PROBLEM TO SOLVE:
Look through the data below and, wherever a line carries the word "format", please copy that line.

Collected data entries

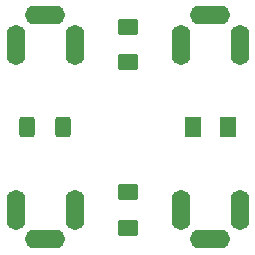
<source format=gbr>
G04 #@! TF.GenerationSoftware,KiCad,Pcbnew,6.0.2+dfsg-1*
G04 #@! TF.CreationDate,2022-10-24T19:59:28+02:00*
G04 #@! TF.ProjectId,triple_diode_or_tile,74726970-6c65-45f6-9469-6f64655f6f72,rev?*
G04 #@! TF.SameCoordinates,Original*
G04 #@! TF.FileFunction,Soldermask,Top*
G04 #@! TF.FilePolarity,Negative*
%FSLAX46Y46*%
G04 Gerber Fmt 4.6, Leading zero omitted, Abs format (unit mm)*
G04 Created by KiCad (PCBNEW 6.0.2+dfsg-1) date 2022-10-24 19:59:28*
%MOMM*%
%LPD*%
G01*
G04 APERTURE LIST*
G04 Aperture macros list*
%AMRoundRect*
0 Rectangle with rounded corners*
0 $1 Rounding radius*
0 $2 $3 $4 $5 $6 $7 $8 $9 X,Y pos of 4 corners*
0 Add a 4 corners polygon primitive as box body*
4,1,4,$2,$3,$4,$5,$6,$7,$8,$9,$2,$3,0*
0 Add four circle primitives for the rounded corners*
1,1,$1+$1,$2,$3*
1,1,$1+$1,$4,$5*
1,1,$1+$1,$6,$7*
1,1,$1+$1,$8,$9*
0 Add four rect primitives between the rounded corners*
20,1,$1+$1,$2,$3,$4,$5,0*
20,1,$1+$1,$4,$5,$6,$7,0*
20,1,$1+$1,$6,$7,$8,$9,0*
20,1,$1+$1,$8,$9,$2,$3,0*%
G04 Aperture macros list end*
%ADD10O,1.600000X3.400000*%
%ADD11O,3.400000X1.600000*%
%ADD12RoundRect,0.250000X0.400000X0.625000X-0.400000X0.625000X-0.400000X-0.625000X0.400000X-0.625000X0*%
%ADD13RoundRect,0.250001X0.624999X-0.462499X0.624999X0.462499X-0.624999X0.462499X-0.624999X-0.462499X0*%
%ADD14RoundRect,0.250001X-0.462499X-0.624999X0.462499X-0.624999X0.462499X0.624999X-0.462499X0.624999X0*%
%ADD15RoundRect,0.250001X-0.624999X0.462499X-0.624999X-0.462499X0.624999X-0.462499X0.624999X0.462499X0*%
G04 APERTURE END LIST*
D10*
X147500000Y-75000000D03*
D11*
X145000000Y-72500000D03*
D10*
X142500000Y-75000000D03*
X142500000Y-89000000D03*
D11*
X145000000Y-91500000D03*
D10*
X147500000Y-89000000D03*
X156500000Y-89000000D03*
D11*
X159000000Y-91500000D03*
D10*
X161500000Y-89000000D03*
X161500000Y-75000000D03*
D11*
X159000000Y-72500000D03*
D10*
X156500000Y-75000000D03*
D12*
X146550000Y-82000000D03*
X143450000Y-82000000D03*
D13*
X152000000Y-76487500D03*
X152000000Y-73512500D03*
D14*
X157512500Y-82000000D03*
X160487500Y-82000000D03*
D15*
X152000000Y-87512500D03*
X152000000Y-90487500D03*
M02*

</source>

ANSWER SECTION:
<source format=gbr>
G04 Gerber Fmt 4.6, Leading zero omitted, Abs format (unit mm)*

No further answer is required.